Problem requirements
The stretch wanted below opens at the line containing "съёмка и монтаж под ключ" and closes at the line containing "Без рубрики". Please return it exactly, with no other lines.

Input records
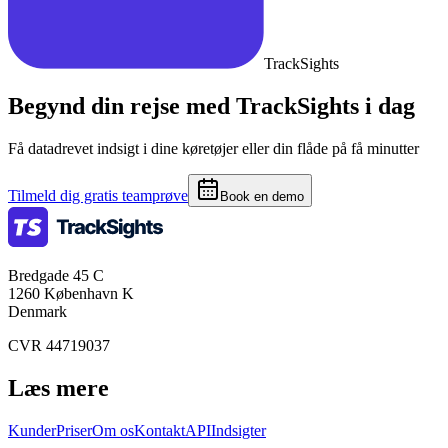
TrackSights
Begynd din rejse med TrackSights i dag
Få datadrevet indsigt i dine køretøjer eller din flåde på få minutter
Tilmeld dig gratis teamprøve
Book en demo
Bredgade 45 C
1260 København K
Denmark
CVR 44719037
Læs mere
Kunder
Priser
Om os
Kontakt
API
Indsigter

==

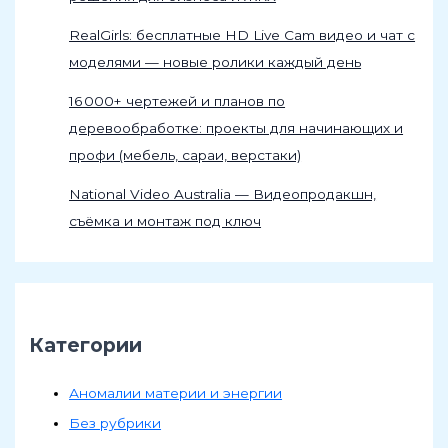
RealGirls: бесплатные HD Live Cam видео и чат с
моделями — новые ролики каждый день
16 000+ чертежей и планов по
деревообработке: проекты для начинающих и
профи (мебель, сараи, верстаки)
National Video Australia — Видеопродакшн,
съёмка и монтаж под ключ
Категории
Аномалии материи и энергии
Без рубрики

---

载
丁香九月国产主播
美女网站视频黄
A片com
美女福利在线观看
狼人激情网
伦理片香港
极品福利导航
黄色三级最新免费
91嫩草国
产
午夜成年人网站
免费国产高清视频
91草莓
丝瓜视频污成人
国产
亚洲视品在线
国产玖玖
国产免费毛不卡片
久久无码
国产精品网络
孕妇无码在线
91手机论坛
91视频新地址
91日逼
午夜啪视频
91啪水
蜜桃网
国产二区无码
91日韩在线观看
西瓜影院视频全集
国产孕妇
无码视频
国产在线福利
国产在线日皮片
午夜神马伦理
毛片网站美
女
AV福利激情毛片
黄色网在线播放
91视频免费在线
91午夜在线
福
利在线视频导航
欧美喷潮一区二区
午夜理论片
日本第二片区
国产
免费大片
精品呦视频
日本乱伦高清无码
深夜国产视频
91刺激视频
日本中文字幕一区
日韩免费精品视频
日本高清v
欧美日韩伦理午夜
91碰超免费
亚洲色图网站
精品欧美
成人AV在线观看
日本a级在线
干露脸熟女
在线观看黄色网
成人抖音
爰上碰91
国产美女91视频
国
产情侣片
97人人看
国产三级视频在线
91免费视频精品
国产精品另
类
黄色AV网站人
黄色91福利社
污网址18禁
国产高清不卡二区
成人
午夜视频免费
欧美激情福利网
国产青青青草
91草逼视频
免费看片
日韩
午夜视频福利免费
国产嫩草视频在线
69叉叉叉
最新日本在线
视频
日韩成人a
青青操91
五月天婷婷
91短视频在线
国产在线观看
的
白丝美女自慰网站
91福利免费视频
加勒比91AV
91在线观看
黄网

Answer for this exercise
съёмка и монтаж под ключ
Категории
Аномалии материи и энергии
Без рубрики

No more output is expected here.